Question

You are working with 3D data. You are building a network layer whose input volume has size 32x32x32x16 (this volume has 16 channels), and applies convolutions with 32 filters of dimension 3x3x3x16 (no padding, stride 1). What is the resulting output volume?

Shouldn’t the answer be 30x30x30x1?

However, there is no such option

You have:

- An input of size 32 x 32 x 32 x 16 (n x n x n x n_c)
- 32 filters of size 3 x 3 x 3 x 16 (f x f x f x n_c).

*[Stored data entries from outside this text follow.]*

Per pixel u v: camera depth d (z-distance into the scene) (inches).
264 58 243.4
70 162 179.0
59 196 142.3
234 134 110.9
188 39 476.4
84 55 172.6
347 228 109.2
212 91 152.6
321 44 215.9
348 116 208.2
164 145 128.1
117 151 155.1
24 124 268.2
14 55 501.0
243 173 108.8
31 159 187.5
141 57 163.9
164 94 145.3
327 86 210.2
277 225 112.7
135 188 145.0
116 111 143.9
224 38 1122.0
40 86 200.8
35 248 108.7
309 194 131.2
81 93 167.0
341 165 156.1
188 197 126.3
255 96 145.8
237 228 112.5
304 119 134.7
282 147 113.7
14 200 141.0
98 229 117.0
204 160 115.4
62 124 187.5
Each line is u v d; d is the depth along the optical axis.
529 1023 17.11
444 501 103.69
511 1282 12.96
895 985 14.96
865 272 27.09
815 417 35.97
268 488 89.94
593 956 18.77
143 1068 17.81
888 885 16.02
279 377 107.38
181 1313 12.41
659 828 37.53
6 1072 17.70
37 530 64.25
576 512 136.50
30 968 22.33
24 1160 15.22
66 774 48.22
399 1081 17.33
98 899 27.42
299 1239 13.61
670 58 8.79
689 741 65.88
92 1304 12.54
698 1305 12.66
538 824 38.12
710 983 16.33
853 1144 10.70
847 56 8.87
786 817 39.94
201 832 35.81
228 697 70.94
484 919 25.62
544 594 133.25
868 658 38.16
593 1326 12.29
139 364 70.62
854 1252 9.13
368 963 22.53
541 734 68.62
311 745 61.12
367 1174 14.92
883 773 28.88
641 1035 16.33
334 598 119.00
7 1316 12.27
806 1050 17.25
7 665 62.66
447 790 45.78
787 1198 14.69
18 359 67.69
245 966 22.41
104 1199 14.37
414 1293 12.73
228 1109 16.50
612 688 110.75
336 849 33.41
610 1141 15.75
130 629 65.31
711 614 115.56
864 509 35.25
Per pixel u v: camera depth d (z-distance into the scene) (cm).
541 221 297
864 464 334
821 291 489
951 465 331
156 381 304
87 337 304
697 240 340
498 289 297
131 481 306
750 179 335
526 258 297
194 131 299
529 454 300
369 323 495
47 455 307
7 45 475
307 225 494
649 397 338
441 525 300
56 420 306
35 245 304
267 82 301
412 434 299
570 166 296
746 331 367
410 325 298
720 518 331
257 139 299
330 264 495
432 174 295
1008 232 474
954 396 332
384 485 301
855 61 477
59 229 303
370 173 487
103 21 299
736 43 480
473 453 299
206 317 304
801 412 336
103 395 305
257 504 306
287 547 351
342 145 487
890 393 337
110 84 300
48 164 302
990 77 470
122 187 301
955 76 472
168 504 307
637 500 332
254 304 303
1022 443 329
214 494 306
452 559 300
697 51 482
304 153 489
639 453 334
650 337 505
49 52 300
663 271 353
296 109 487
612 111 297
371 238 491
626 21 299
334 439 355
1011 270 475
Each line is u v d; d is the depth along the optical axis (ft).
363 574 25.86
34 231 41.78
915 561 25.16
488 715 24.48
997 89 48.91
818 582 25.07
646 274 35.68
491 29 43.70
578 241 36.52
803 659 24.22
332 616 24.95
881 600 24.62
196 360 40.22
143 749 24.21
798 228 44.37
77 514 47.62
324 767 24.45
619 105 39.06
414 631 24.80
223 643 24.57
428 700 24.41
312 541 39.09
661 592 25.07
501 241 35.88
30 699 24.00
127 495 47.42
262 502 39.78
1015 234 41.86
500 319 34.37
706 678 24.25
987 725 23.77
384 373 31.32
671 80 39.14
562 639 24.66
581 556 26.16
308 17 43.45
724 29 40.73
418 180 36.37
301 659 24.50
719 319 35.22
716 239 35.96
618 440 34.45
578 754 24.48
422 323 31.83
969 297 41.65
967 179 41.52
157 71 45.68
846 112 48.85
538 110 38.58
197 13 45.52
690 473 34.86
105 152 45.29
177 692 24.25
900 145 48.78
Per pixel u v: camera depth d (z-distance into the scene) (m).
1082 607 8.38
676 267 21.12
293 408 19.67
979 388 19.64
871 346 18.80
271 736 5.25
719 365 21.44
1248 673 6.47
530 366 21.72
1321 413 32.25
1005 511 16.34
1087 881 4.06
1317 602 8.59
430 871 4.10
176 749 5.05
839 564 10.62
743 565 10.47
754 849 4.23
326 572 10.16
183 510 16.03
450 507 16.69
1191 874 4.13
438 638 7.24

Notice how the number of channels each filter has corresponds to the same number of input channels (n_c = 16 in both cases), these have to match up in order to be able to convolve them.

The formula to calculate the dimension of the output is given by:

- n_out = floor((n + 2*p - f) / s) + 1

** which in this case is **n_out** = floor((32 + 2*0 - 3) / 1) + 1 = floor(29 / 1) + 1 = 29 + 1 **= 30**

The number of output channels (n’_c) is always going to be the number of filters you had, as each filter produces its own output. So, **n’_c = 32**.

Putting everything together, you have your **output dimension = 30 x 30 x 30 x 32** (n_out x n_out x n_out x n’_c).

1 Like

Thanks for such a detailed explanation! Totally forgot about the number of filters.

1 Like